When Can an Asset Sale Become a “Merger”?

Strangely enough, when new accounting rules say it is.

As companies move to boost liquidity by selling off assets, some executives will be surprised to find that the transactions may be subject to a new merger rule. The reason: The relatively new accounting rule known as FAS 141(R) expands the definition of a business.

As a result, more asset sales will be considered a sale of a business for accounting purposes, and therefore will require an allocation of goodwill to the business sold, affecting the gain or loss on the sale. Goodwill is an intangible asset that represents the premium over book value that a buyer pays for a target company.

For example, all things being equal, if an asset group is carried on a company’s books at $600,000, and is then sold for $1 million, the company would record a pretax gain of $400,000. However, if the same assets now constitute a business under the new definition, their sell-off would require an allocation of goodwill to be added to their carrying value. Say that that the goodwill allocated is $100,000. Then the pretax gain on the sale would be reduced to $300,000. Further, the sell-off of assets may require a company to test its remaining goodwill for impairment.

What’s more, in certain situations, “there can be an significant amount of judgment” required by management and auditors to determine what is — and is not — a business for accounting purposes, says John Formica, a partner in the national technical office of PricewaterhouseCoopers.

Another area to watch, notes Formica, is how the income statement is affected by reductions in valuation allowances linked to deferred tax assets, as well as adjustments to tax reserves. Deferred tax assets stem from future tax deductions, like net operating losses. If a corporation with losses is uncertain about its ability to generate future taxable income, it is required to establish a valuation allowance, which is a current charge for a possible future tax benefit.

With regard to FAS 141(R), companies can take up to one year to make the final accounting adjustments for the transaction. Under the new rule, adjustments made outside of the one-year measurement period flow through the income statement and into earnings. That’s a departure from the old rules in that adjustments made to tax reserves and reductions in value allowances from acquisitions were generally recorded as a change to goodwill on the balance sheet, regardless if the adjustment was made outside of the one-year period.

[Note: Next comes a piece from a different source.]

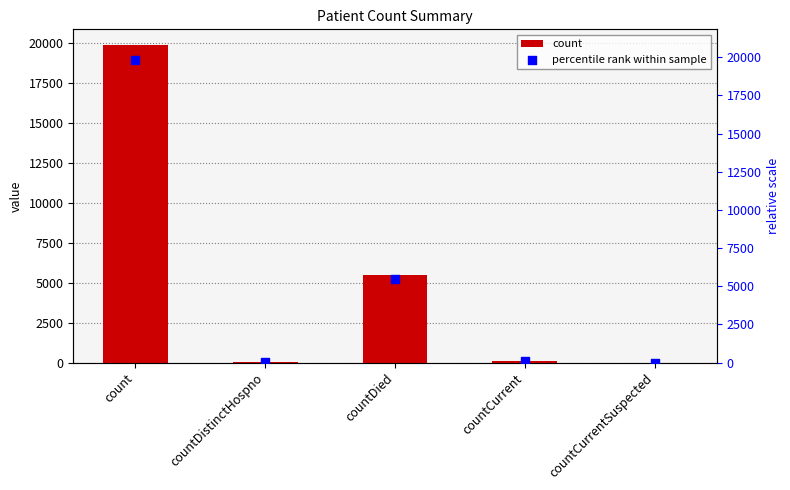

What is the total value across all series at count?

39686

This is the only provision within FAS 141(R) that applies to old deals, according to Formica. All other provisions relate to deals that close after Jan. 1, 2009.

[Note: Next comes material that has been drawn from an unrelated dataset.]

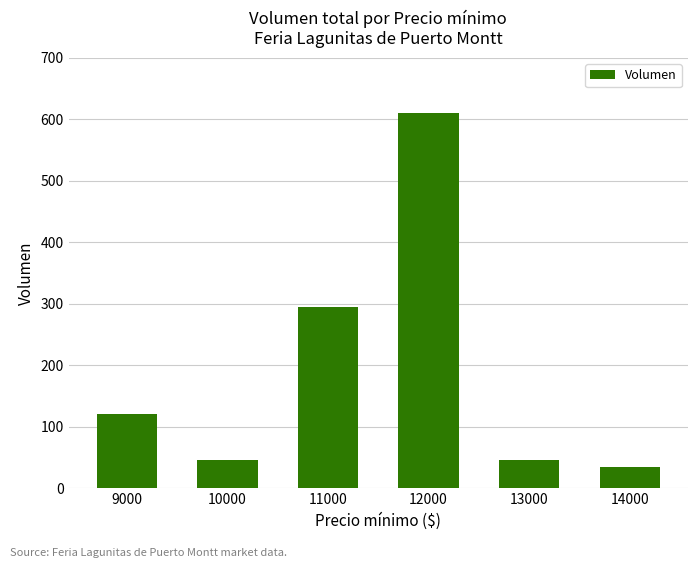

How many data points does each series have?

6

The expanded definition of a business in FAS 141(R) may also increase the number of reporting units that are tested for goodwill impairment. Consider this, for example: When a company closes an acquisition, it must allocate goodwill to its reporting units — goodwill that is a segment or one level below, known as a component, says a PwC advisory. A component is considered a reporting unit if, among other things, it meets the definition of a business. The new broadened definition of a business may have the affect of classifying more components as reporting units to which goodwill must be ascribed and tested.